The honour will fetch Chissano US$5 million over 10 years, US$200,000 annually for life thereafter and US$200,000 a year for 10 years toward the winner’s public interest activities and good causes.
Former UN Secretary-General Kofi Annan announced the award at a ceremony in London, which was attended by the African diplomatic community, civil society representatives and the media, among others,
“President Chissano’s achievements in bringing peace, reconciliation, stable democracy and economic progress to his country greatly impressed the committee. So, too, did his decision to step down without seeking the third term the constitution allowed,” a statement posted to the Mo Ibrahim Foundation said.
Praising Chissano’s government’s economic progress, poverty reduction programmes, infrastructure development and work to tackle HIV/AIDS, Annan said: “It is his role in leading Mozambique from conflict to peace and democracy that President Chissano has made his most outstanding contribution.”
He also commended Chissano for his “major contribution outside his country’s borders” which included providing “a powerful voice for Africa on the international stage”.

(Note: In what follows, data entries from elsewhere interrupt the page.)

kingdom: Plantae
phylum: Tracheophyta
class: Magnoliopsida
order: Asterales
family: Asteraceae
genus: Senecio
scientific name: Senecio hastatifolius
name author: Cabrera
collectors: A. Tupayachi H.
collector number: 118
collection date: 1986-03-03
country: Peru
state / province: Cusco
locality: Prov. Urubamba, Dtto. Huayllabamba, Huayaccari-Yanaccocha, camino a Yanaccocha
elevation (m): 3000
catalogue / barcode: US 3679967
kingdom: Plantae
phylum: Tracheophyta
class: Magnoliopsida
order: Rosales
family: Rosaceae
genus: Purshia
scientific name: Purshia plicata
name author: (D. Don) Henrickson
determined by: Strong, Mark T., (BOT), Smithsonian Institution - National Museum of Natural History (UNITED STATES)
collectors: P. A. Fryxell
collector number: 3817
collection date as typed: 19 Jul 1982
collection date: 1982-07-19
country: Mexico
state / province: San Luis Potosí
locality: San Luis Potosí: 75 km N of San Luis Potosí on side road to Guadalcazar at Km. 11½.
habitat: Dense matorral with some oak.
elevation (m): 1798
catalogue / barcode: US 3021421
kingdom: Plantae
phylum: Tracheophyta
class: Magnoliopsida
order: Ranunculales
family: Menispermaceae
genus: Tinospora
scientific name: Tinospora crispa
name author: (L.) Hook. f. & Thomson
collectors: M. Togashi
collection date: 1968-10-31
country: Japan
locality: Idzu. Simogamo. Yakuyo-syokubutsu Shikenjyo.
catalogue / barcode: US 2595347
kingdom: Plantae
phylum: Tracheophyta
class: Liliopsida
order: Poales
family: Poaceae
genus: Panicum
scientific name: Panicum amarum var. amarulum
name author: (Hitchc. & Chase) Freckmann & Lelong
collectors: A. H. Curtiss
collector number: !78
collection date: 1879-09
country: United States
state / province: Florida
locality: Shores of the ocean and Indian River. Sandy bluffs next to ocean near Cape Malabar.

Annan said “the Prize celebrates more than just good governance. It celebrates leadership. The ability to formulate a vision and to convince others of that vision; and the skill of giving courage to society to accept difficult changes in order to make possible a longer term aspiration for a better, fairer future.”
Chisssano served as Head of State of Mozambique from November 1986 to February 2005.
He won his country’s first multi-party elections in 1994 and then again in December 1999, announcing that he would step down from office in 2004.
The historic elections were held just two years after he had helped the country end, through negotiations, the 16-year civil war which had devastated Mozambique, left thousands dead and forced many to flee their homes.
He led a country whose infrastructure and economy were ruined, its society deeply divided and which suffered from sever natural disasters.
The annual Prize was established by the Mo Ibrahim, the Egyptian-born mobile phone entrepreneur and lauched in October 2006 as an African initiative to strengthen governance in Africa.
The winner was selected by the Prize Committee of six eminent individuals, who assessed every sub-Saharan African leader who has left office in the last three full calendar years on their exercise of leadership.
The Committee drew on research from the recently published Ibrahim Index of African Governance, and a range of other sources, to assess the quality of governance in the areas of economic and social development, peace and security, human rights, democracy and the rule of law.
The Prize aims to encourage leaders who fully dedicate their tenure of office to surmount the development challenges of their countries, improving the livelihoods and welfare of their people and consolidating the foundation for sustainable development.
On hearing the outcome of the Prize Committee’s deliberations, Mo Ibrahim, the founder of the Mo Ibrahim Foundation, said: “I am absolutely delighted that Joaquim Chissano has been selected as the first Laureate.
”As a man who has reconciled a divided nation and built the foundations for a stable, democratic and prosperous future for the country, he is a role-model not just for Africa, but for the rest of the world,” Ibrahim said.